Сидевшие за воротами на бричке писарь и Петр Васильевич зашли в дом.
– Ну-с, Петр Васильевич, как? Опять будешь отпираться, мол, нет у тебя никого из мятежников? Вот тебе пять человек налицо… Где остальные прячутся?
– Видит Бог, не знаю я никаких остальных, а эти ко мне на страду нанялись… Вы никак что-то путаете, ваше благородие!
– Ничего я не путаю! Это приспешники Емельки Пугача, им в Сибири, на каторге место. А тебе, Елпанов, придется отвечать за укрывательство. Где твой сын-то? Не иначе – он с пугачевцами скрылся, как и другие прочие?!
– Да он еще неделю назад в Покровское к тестю уехал… Ваше благородие, пожалуйте ко мне в дом ночевать, уж я для вас постараюсь…
– Мы уж найдем, где нам ночевать! – и пристав так взглянул на Петра Васильевича, что тому не по себе стало. – Жадность тебя доведет до ручки, Елпанов! Ну, трогай!
Ямщик свистнул, и пара добрых лошадей увезла всех, едва поместившихся на бричке – и волостных, и арестованных.

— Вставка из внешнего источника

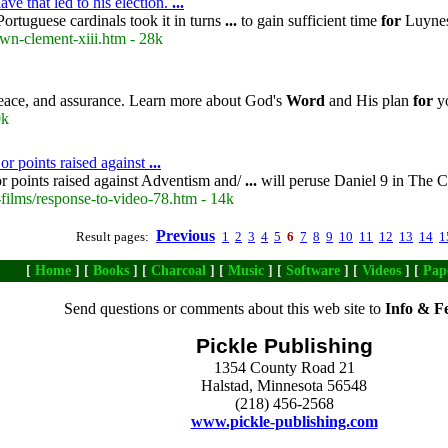
ve that led to his election.
...
ortuguese cardinals took it in turns
...
to gain sufficient time
for
Luynes
wn-clement-xiii.htm - 28k
peace, and assurance. Learn more about God's
Word
and His plan
for
yo
0k
 or points raised against
...
or points raised against Adventism and/
...
will peruse Daniel 9 in The 
films/response-to-video-78.htm - 14k
Previous
Result pages:
1
2
3
4
5
6
7
8
9
10
11
12
13
14
1
[
Home
] [
Books
] [
Charcoal
] [
Music
] [
Software
] [
Videos
] [
Pap
Send questions or comments about this web site to
Info & F
Pickle Publishing
1354 County Road 21
Halstad, Minnesota 56548
(218) 456-2568
www.pickle-publishing.com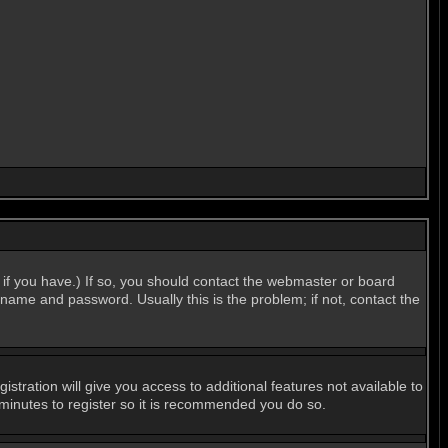
if you have.) If so, you should contact the webmaster or board
name and password. Usually this is the problem; if not, contact the
stration will give you access to additional features not available to
 minutes to register so it is recommended you do so.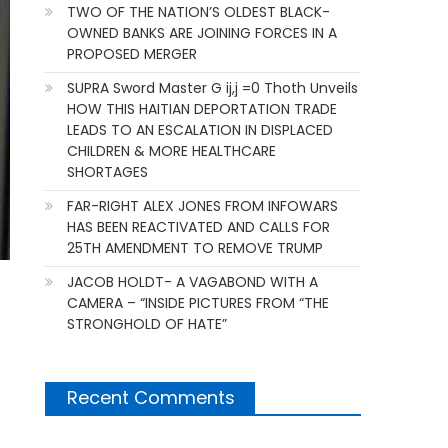
TWO OF THE NATION’S OLDEST BLACK-
OWNED BANKS ARE JOINING FORCES IN A
PROPOSED MERGER
SUPRA Sword Master G ij,j =0 Thoth Unveils
HOW THIS HAITIAN DEPORTATION TRADE
LEADS TO AN ESCALATION IN DISPLACED
CHILDREN & MORE HEALTHCARE
SHORTAGES
FAR-RIGHT ALEX JONES FROM INFOWARS
HAS BEEN REACTIVATED AND CALLS FOR
25TH AMENDMENT TO REMOVE TRUMP
JACOB HOLDT- A VAGABOND WITH A
CAMERA – “INSIDE PICTURES FROM “THE
STRONGHOLD OF HATE”
Recent Comments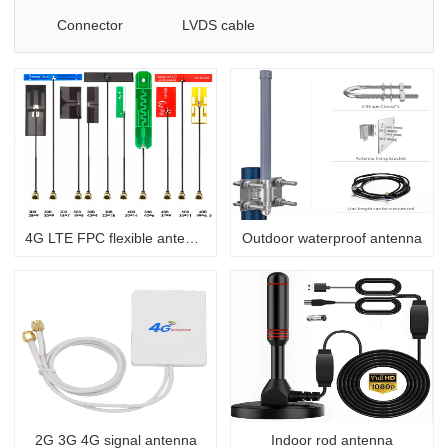
Connector
LVDS cable
4G LTE FPC flexible antenna
Outdoor waterproof antenna
2G 3G 4G signal antenna
Indoor rod antenna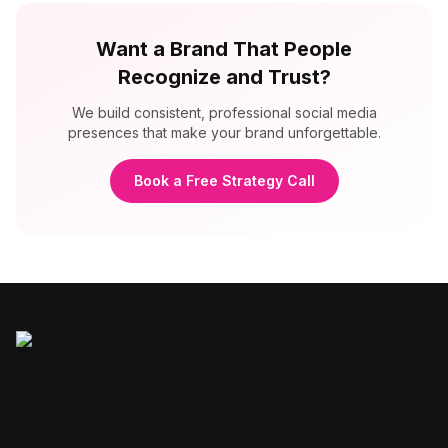
Want a Brand That People
Recognize and Trust?
We build consistent, professional social media
presences that make your brand unforgettable.
Book a Free Strategy Call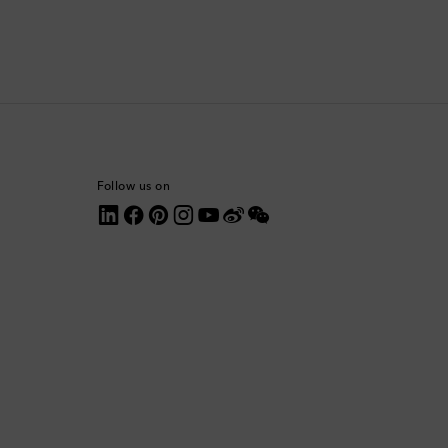
Comoros
Costa Rica
Croatia
Cyprus
Follow us on
Czechia
Denmark
Dominica
Dominican Republic
Ecuador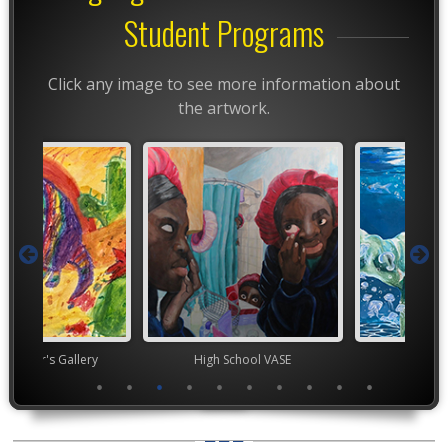
Student Programs
Click any image to see more information about
the artwork.
nor's Gallery
High School VASE
High Scho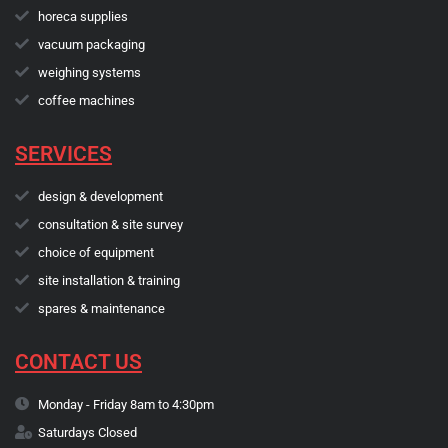
horeca supplies
vacuum packaging
weighing systems
coffee machines
SERVICES
design & development
consultation & site survey
choice of equipment
site installation & training
spares & maintenance
CONTACT US
Monday - Friday 8am to 4:30pm
Saturdays Closed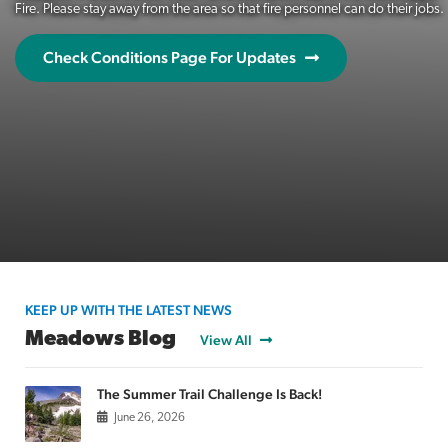
Fire. Please stay away from the area so that fire personnel can do their jobs.
Check Conditions Page For Updates
KEEP UP WITH THE LATEST NEWS
Meadows Blog
View All
The Summer Trail Challenge Is Back!
June 26, 2026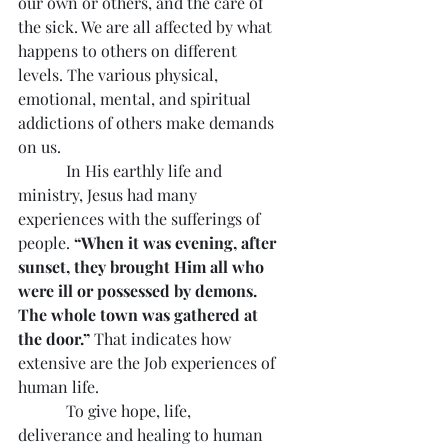
our own or others, and the care of 
the sick. We are all affected by what 
happens to others on different 
levels. The various physical, 
emotional, mental, and spiritual 
addictions of others make demands 
on us.
            In His earthly life and 
ministry, Jesus had many 
experiences with the sufferings of 
people. 
“When it was evening, after 
sunset, they brought Him all who 
were ill or possessed by demons. 
The whole town was gathered at 
the door.”
 That indicates how 
extensive are the Job experiences of 
human life.
            To give hope, life, 
deliverance and healing to human 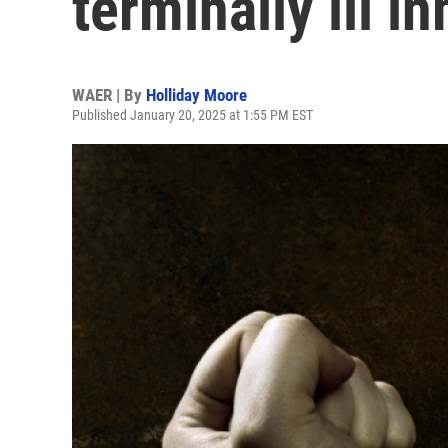
terminally ill i
WAER | By
Holliday Moore
Published January 20, 2025 at 1:55 PM EST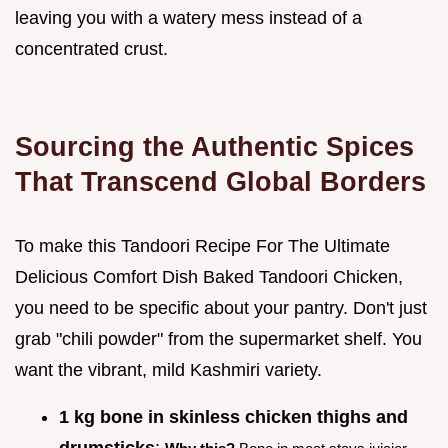
leaving you with a watery mess instead of a
concentrated crust.
Sourcing the Authentic Spices
That Transcend Global Borders
To make this Tandoori Recipe For The Ultimate
Delicious Comfort Dish Baked Tandoori Chicken,
you need to be specific about your pantry. Don't just
grab "chili powder" from the supermarket shelf. You
want the vibrant, mild Kashmiri variety.
1 kg bone in skinless chicken thighs and
drumsticks
:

– Дак ведь хто думал, хто знал, Петр Васильич, – оправдывался Лазарев, – што черти их и сюда принесут! Я тут ни при чем, а свое дело я справляю!
Елпанов промолчал, с трудом сдерживая злость.
– Ну ладно, Евсей Захарыч, назем попроворней возите… Сухо, говоришь, за Осиновкой, на бугре-то? Завтра, если не заарестуют, рано пригоню, с утра пахать надо – вишь, суховей какой, как бы земля не перестояла… Иван должен подъехать седни, он и пахать будет, а мне придется в деревню ехать немедля. Дай Карюху с телегой мне, на трех лошадях пока повозите – не пешком же мне двенадцать верст до деревни топать!
Сколько ни приглашал Елпанов волостное начальство ночевать к себе в дом, те так и не приехали. Назавтра арестованных увезли в волость. Остальным строго-настрого было приказано никуда не отлучаться из дома.